The Sutton Hoo Ship Volunteers
The Sutton Hoo Ship Volunteers took earlier drawings and collections of photographs of an original excavation of this ship to create a modern 3D model to help with the reconstruction. These volunteers came from a wide variety of backgrounds, including retired engineers, surgeons, social workers, accountants, woodworkers, students, apprentices and military personnel aged from 16-92 years old. The model allowed the volunteers to research and train in the traditional techniques needed to create various required parts for the ship’s construction. Other teams of volunteers cover areas such as research, recording, marketing, fundraising and front-of-house duties, talking to visitors and going out to give talks to interested groups. The volunteers have a depth of knowledge about the ship and its reconstruction and explain how their experimental archaeology project brings to life a little-understood period of our past and help understand more about Anglo-Saxon ancestors. The volunteers are also spread across a range of roles that include the Production Crew, Model Makers, Recording Crew, Volunteer Researchers, Creative Crew, and Media Crew who all keep the ship maintained and ready for visitors.

Previous Winners

MV Balmoral Volunteers

This team of volunteers are vital to the high standard of upkeep and maintenance of the MV Balmoral and without them the vessel would not have a future. The volunteers cover a range of skills and trades that enables them to achieve any work and maintenance that is required. The volunteers help with the sealing of the deck, replacing of any planks and make huge contributions to protecting the interior. They also remove rotten areas of timber, ready for repair pieces and ensure that there is enough varnish on the mast and that the paint work is up to scratch. The MV Balmoral Education Team is a huge part of the MV Balmoral, raising funds and engaging schools and the community in exciting projects that link the ship to businesses and the users of the Bristol Waterways. The volunteers work with school children and families on maritime related challenges or tasks to boost their understanding of the vessel and address the need to appeal to transnational communities and decolonise the narrative of Bristol’s harbor, aiming to appeal to a diverse audience. Some volunteers are recruited to be able to speak about topics from their experiences as seafarers or migrants.
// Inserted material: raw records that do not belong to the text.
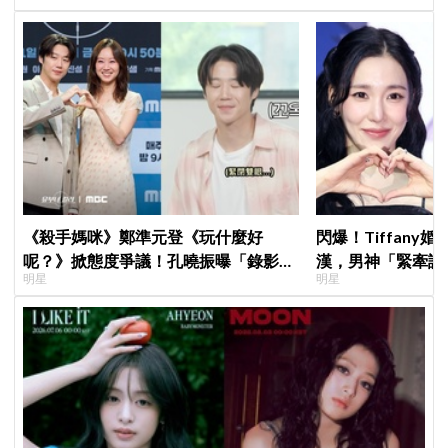
《殺手媽咪》鄭準元登《玩什麼好
閃爆！Tiffany
呢？》掀態度爭議！孔曉振曝「錄影後
漢，男神「緊牽護
明星
明星
真的吐了」心疼喊：沒能救你
甜度超標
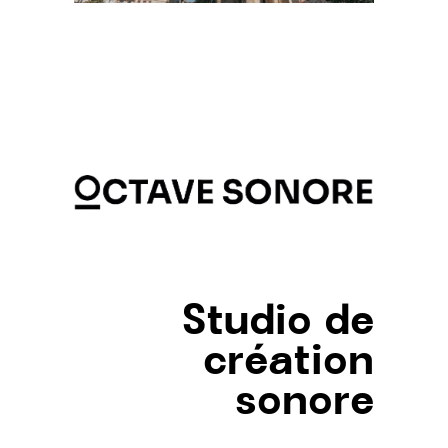
Studio de
création
sonore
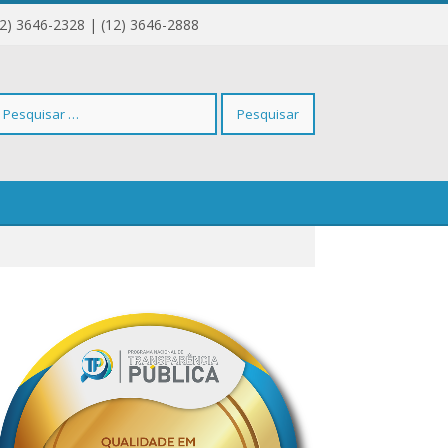
12) 3646-2328 | (12) 3646-2888
squisar
r:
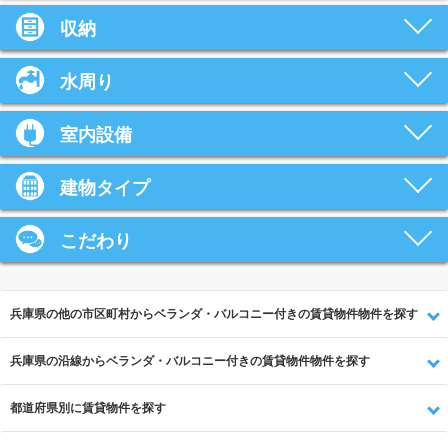
収納
水周り
室内設備
建物タイプ
こだわり
兵庫県の他の市区町村からベランダ・バルコニー付きの賃貸物件物件を探す
兵庫県の沿線からベランダ・バルコニー付きの賃貸物件物件を探す
都道府県別に賃貸物件を探す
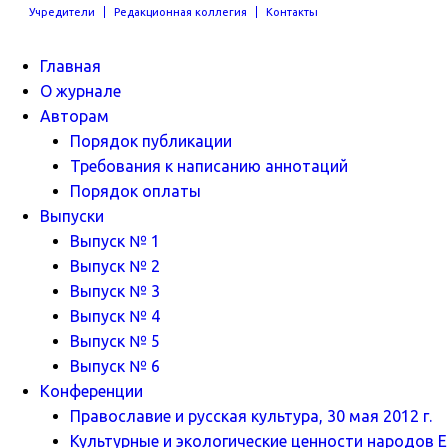
Учредители
Редакционная коллегия
Контакты
Главная
О журнале
Авторам
Порядок публикации
Требования к написанию аннотаций
Порядок оплаты
Выпуски
Выпуск № 1
Выпуск № 2
Выпуск № 3
Выпуск № 4
Выпуск № 5
Выпуск № 6
Конференции
Православие и русская культура, 30 мая 2012 г.
Культурные и экологические ценности народов Ев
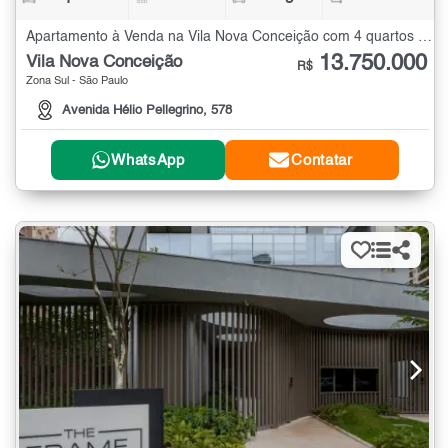
Apartamento à Venda na Vila Nova Conceição com 4 quartos - 358 m²
13.750.000
Vila Nova Conceição
R$
Zona Sul - São Paulo
Avenida Hélio Pellegrino, 578
WhatsApp
Contatar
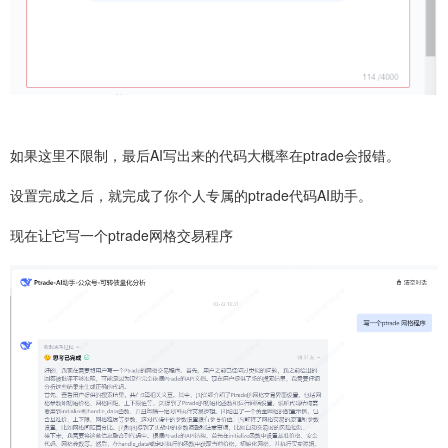
如果这里不限制，最后AI写出来的代码大概率在ptrade会报错。
设置完成之后，就完成了你个人专属的ptrade代码AI助手。
现在让它写一个ptrade网格交易程序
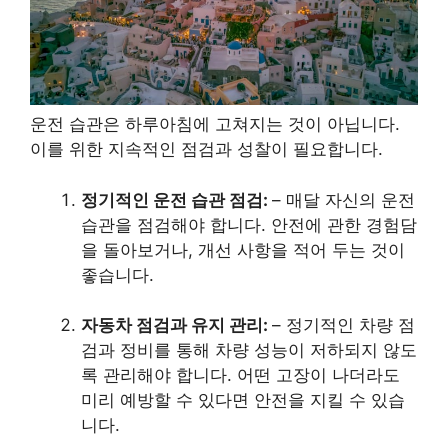
운전 습관은 하루아침에 고쳐지는 것이 아닙니다.
이를 위한 지속적인 점검과 성찰이 필요합니다.
정기적인 운전 습관 점검:
– 매달 자신의 운전
습관을 점검해야 합니다. 안전에 관한 경험담
을 돌아보거나, 개선 사항을 적어 두는 것이
좋습니다.
자동차 점검과 유지 관리:
– 정기적인 차량 점
검과 정비를 통해 차량 성능이 저하되지 않도
록 관리해야 합니다. 어떤 고장이 나더라도
미리 예방할 수 있다면 안전을 지킬 수 있습
니다.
The Steam Tug Kerne Preservation Society 

The engineering volunteers of the society took on the very difficult and time consuming task of replacing all 80 screwed stay tubes in Kerne’s Steam boiler (built in 1936) without using modern welding repair methods. The route of using traditional methods is not usually taken because of its difficulty, but the volunteers took on this challenge in order to keep these traditional skills alive and maintaining the authenticity of the vessel. Over 10,000 volunteer man hours over a three year period have been required to research, devise and complete the work to bring the riveted boiler back in good repair to enable Kerne to sail by steam again this year. The volunteers have been led by Chris Heyes, a founding member of the Preservation Society who is the vessel’s Chief Engineer.